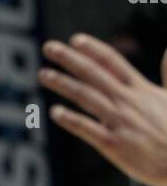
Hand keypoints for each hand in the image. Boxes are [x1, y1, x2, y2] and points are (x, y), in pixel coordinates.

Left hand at [39, 35, 166, 185]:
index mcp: (141, 89)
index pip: (113, 62)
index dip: (93, 49)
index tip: (75, 39)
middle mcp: (128, 102)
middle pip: (93, 74)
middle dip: (69, 59)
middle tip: (48, 47)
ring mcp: (120, 123)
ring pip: (86, 97)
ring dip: (63, 84)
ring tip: (43, 74)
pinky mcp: (114, 145)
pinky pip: (87, 129)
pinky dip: (70, 119)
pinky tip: (54, 112)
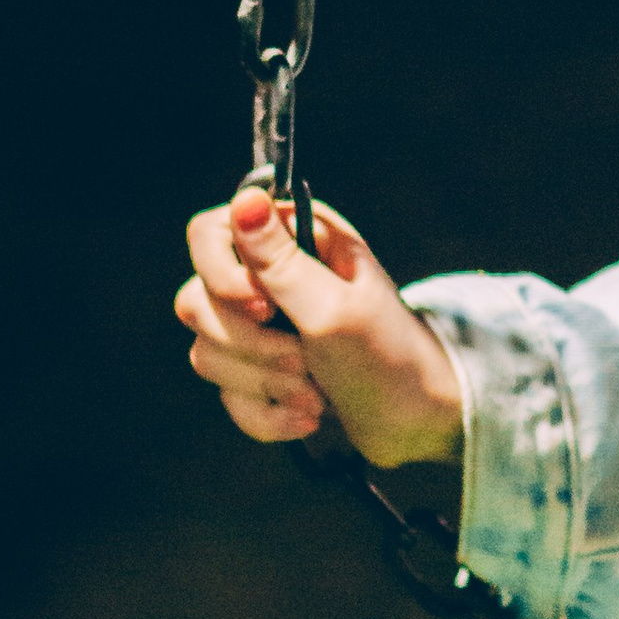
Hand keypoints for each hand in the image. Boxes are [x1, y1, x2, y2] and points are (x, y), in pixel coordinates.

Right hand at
--------------------
# TO DO:
Every line from the one with "ring dip: (63, 84)" to the end of the records above should be restated word for word, and no picture belongs in the copy.

# THE ANSWER:
ring dip: (63, 84)
ring tip: (43, 74)
pinky mcp: (114, 145)
pinky pip: (87, 129)
pinky dip: (70, 119)
pinky tip: (54, 112)
Hand keypoints for each hand in the image. Boxes are [x1, y1, x2, y2] and points are (x, y), in pixel coordinates.

Right hand at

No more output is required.